Improper revenue recognition involves pumping up revenues to make a company's financial results appear better than they are, in violation of accounting rules. In the most severe cases, sales are faked by salesmen or management to obtain bonuses or commission. In other cases, sales and revenues meant to be recognized in a latter period are exported to an earlier period. For example, a sale occurs days after the close of the second quarter, but is included in second quarter results because management has missed revenue targets. Early revenue recognition schemes rob revenue from later periods, making it difficult for companies to meet expectations in subsequent periods. In complex schemes, companies arrange for the sale of material that they know -- because they have made arrangements with recipients -- will be returned.


Misstating Assets


Assets help investors value a company. Types of assets include the plant, property and equipment of the business, along with inventory and intellectual property. The value of assets may rely on estimates by management, who may receive bonuses based on a company's stock price.

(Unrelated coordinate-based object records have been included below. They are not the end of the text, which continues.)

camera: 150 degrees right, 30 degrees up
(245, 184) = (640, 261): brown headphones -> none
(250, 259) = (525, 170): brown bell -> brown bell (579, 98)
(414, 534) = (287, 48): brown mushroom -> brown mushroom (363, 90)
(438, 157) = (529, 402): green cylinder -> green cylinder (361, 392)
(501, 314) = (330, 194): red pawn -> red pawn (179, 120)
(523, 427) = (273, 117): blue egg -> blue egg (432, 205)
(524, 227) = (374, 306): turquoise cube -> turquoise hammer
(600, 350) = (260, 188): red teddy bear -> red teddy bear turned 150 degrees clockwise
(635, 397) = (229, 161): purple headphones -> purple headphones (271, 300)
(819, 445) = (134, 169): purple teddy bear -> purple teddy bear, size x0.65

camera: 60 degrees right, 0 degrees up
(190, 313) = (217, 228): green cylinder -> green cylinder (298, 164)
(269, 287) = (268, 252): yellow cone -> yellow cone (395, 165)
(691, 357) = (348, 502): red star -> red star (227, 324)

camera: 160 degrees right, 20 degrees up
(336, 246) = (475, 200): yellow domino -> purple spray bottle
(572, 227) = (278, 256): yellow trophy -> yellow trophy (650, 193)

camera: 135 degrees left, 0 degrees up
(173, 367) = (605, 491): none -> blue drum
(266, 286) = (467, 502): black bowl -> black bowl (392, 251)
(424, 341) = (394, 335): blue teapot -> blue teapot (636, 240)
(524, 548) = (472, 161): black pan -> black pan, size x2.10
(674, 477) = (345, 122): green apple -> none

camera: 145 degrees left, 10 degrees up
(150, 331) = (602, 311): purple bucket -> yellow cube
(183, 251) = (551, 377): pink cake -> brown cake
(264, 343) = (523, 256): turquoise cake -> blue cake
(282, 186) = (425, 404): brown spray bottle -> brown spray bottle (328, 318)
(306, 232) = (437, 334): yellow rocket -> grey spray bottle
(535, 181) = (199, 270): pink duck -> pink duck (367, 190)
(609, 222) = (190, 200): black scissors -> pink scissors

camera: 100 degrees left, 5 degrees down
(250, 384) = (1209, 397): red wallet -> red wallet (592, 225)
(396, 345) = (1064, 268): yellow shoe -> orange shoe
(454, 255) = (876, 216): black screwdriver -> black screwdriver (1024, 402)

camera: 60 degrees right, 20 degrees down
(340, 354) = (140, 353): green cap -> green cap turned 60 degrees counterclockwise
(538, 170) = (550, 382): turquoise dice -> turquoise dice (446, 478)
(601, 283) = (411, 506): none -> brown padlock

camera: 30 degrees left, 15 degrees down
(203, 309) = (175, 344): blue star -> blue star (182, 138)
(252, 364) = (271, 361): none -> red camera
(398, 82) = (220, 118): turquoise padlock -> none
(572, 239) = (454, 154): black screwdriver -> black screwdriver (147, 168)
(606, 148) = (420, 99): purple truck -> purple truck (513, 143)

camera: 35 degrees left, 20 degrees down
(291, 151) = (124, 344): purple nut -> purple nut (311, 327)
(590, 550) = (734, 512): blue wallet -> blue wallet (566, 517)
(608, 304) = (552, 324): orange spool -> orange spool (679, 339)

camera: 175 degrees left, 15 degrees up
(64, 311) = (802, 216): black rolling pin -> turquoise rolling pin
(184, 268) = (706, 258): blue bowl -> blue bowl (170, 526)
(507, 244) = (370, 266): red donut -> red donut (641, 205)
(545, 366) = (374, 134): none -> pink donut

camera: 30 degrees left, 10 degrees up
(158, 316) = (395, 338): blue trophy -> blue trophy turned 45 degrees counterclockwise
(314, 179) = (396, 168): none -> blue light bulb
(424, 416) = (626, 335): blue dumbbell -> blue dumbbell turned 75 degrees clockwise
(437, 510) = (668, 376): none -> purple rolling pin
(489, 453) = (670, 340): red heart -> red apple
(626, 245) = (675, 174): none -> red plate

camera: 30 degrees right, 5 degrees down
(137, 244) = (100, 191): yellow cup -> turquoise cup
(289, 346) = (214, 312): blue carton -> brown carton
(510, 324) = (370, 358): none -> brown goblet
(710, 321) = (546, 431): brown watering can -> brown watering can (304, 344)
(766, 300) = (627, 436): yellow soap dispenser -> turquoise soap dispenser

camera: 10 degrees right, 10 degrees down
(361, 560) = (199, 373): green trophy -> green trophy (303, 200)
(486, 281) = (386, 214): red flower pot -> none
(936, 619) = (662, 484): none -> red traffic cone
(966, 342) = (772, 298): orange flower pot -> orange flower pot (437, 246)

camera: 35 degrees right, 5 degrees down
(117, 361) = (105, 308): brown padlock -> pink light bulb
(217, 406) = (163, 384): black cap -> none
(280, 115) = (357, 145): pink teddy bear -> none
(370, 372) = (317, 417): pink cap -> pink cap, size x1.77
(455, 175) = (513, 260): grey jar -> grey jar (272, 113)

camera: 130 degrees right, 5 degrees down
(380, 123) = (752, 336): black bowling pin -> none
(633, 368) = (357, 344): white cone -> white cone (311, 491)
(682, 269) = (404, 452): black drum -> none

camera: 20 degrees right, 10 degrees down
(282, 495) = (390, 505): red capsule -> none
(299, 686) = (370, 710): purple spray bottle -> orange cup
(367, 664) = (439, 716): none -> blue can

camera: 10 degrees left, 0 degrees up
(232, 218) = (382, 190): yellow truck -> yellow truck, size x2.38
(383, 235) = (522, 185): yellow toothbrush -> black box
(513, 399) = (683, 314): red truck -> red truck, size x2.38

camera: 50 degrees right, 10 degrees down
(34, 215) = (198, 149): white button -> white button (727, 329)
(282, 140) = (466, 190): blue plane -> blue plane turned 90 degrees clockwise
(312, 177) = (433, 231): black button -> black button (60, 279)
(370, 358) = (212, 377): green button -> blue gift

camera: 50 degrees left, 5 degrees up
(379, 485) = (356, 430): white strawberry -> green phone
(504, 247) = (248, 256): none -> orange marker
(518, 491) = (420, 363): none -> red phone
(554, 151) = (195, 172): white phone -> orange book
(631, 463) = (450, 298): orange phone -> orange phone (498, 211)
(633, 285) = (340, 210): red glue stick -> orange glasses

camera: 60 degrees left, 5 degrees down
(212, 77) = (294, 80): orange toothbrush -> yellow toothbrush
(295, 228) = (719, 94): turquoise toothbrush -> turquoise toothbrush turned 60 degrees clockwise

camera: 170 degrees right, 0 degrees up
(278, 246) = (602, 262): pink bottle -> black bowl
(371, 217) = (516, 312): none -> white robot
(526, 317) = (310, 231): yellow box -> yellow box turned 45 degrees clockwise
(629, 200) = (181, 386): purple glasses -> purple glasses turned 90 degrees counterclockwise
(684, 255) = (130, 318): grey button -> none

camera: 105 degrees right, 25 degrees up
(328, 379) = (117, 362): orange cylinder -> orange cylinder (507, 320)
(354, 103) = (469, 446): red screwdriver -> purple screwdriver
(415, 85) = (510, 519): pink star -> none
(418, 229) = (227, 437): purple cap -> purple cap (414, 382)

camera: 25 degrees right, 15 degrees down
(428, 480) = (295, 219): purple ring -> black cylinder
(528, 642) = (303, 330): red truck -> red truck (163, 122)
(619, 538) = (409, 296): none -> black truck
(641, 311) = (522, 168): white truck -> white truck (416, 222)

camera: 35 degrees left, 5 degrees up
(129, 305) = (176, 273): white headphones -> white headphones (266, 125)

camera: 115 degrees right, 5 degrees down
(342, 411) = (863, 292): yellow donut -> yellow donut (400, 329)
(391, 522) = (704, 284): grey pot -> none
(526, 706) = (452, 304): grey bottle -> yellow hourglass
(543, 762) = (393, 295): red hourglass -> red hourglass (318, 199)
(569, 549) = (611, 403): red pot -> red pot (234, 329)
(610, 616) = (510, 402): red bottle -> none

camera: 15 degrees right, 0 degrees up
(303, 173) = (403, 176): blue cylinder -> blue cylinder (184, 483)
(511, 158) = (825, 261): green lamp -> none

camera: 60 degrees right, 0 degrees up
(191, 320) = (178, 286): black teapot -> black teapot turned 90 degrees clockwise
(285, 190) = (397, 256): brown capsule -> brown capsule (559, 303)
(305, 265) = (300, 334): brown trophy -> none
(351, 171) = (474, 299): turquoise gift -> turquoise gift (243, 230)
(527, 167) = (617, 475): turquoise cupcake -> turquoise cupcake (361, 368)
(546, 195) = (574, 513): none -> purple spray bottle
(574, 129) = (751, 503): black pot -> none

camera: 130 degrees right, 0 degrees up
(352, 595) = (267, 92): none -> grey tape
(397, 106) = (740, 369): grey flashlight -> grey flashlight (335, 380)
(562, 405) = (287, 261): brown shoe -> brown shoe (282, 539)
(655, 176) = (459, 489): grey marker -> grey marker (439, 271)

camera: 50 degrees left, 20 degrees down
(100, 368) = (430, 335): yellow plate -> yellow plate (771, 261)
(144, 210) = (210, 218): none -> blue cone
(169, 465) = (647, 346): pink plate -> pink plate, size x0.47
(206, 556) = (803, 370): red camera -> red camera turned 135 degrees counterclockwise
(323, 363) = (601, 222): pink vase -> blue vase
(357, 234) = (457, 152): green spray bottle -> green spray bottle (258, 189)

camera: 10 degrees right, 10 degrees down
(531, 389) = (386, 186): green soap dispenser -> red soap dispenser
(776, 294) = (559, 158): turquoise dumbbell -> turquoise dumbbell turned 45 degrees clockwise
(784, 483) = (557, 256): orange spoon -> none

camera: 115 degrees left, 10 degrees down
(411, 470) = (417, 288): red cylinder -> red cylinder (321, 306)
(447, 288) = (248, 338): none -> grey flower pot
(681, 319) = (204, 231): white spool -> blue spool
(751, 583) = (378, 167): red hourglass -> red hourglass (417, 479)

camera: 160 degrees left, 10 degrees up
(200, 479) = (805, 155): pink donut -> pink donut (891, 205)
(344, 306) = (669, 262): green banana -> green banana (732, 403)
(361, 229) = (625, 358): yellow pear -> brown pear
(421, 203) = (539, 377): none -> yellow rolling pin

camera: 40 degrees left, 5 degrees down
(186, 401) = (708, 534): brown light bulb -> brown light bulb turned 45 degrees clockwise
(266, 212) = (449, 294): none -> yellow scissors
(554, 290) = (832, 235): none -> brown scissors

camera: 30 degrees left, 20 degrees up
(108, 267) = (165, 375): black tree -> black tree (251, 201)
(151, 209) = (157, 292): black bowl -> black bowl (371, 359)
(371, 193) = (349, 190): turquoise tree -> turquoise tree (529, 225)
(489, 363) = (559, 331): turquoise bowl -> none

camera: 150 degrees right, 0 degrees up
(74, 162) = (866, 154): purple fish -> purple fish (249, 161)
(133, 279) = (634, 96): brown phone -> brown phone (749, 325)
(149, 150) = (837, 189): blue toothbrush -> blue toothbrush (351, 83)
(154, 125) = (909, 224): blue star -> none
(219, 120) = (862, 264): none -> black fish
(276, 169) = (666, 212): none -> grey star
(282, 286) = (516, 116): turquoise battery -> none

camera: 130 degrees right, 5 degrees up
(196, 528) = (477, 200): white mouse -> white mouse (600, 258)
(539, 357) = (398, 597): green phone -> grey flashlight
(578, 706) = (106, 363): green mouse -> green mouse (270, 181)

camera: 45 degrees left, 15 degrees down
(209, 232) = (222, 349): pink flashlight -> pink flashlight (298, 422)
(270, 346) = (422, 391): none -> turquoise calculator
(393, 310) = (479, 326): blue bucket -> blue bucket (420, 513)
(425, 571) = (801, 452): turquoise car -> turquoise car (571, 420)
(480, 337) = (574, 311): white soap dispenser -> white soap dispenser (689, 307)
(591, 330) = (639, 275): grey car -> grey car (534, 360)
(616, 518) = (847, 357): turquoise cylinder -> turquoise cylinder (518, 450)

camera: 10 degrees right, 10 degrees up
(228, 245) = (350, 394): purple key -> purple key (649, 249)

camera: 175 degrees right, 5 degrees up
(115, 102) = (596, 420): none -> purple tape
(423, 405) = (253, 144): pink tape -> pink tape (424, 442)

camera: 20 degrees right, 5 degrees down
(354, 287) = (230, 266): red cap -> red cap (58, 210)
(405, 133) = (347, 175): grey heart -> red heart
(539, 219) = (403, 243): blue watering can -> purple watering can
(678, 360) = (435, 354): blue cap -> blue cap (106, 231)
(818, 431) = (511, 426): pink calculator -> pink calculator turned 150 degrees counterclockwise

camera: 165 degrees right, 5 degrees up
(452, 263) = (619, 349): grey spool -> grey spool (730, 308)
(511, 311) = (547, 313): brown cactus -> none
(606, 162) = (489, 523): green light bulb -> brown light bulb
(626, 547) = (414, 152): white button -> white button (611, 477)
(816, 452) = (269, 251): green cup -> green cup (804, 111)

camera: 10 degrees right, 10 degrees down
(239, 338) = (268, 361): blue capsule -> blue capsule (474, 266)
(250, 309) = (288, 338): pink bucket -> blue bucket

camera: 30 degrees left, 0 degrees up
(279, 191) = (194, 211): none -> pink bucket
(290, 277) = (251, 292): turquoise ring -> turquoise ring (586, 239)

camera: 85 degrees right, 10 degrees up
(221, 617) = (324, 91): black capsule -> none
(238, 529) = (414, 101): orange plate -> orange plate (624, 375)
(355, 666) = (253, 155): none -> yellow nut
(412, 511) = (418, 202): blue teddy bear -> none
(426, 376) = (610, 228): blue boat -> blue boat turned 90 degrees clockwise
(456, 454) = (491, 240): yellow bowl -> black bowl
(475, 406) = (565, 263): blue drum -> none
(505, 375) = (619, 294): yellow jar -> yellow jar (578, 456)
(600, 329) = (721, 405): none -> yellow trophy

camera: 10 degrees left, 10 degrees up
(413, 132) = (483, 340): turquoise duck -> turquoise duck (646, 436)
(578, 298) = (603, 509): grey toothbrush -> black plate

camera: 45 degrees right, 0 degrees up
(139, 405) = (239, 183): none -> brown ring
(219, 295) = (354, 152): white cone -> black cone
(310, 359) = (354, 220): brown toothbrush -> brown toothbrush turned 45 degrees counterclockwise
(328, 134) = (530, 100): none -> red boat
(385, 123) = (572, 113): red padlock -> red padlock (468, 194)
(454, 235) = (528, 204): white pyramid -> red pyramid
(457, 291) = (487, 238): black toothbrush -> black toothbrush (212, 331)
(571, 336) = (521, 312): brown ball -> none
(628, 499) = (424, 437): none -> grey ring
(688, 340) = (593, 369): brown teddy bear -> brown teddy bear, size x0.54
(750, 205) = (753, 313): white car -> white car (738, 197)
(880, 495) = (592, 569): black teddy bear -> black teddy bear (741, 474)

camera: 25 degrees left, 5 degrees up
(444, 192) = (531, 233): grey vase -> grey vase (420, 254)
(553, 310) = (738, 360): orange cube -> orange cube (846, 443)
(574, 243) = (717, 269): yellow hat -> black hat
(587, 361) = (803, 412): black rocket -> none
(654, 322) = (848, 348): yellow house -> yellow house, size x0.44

Accounts receivable -- an asset because it is comprised of money owed to a company -- can be overstated because the company is including severely past-due accounts that aren't likely to be collected. Including obsolete items in inventory may also lead assets to become overvalued.


Improper Disclosure


Investors should be informed of important accounting policies and significant events that may impact the value of a company. For example, a manufacturing company may be involved in a lawsuit that could affect its ability to operate. Failing to tell investors of the existence of the lawsuit could be improper, as would a failure to notify investors of a change in accounting policy, the terms of a loan or transactions with related parties.


Occupational Frauds


Like all industries, manufacturing industries are susceptible to theft and corruption from employees. Some manufacturing entities may see employees steal products or material. Others may see their equipment used on the weekend by moonlighting employees. Manufacturing industries may also be particularly susceptible to fraud by senior and mid-level managers, according to PriceWaterhouse Cooper.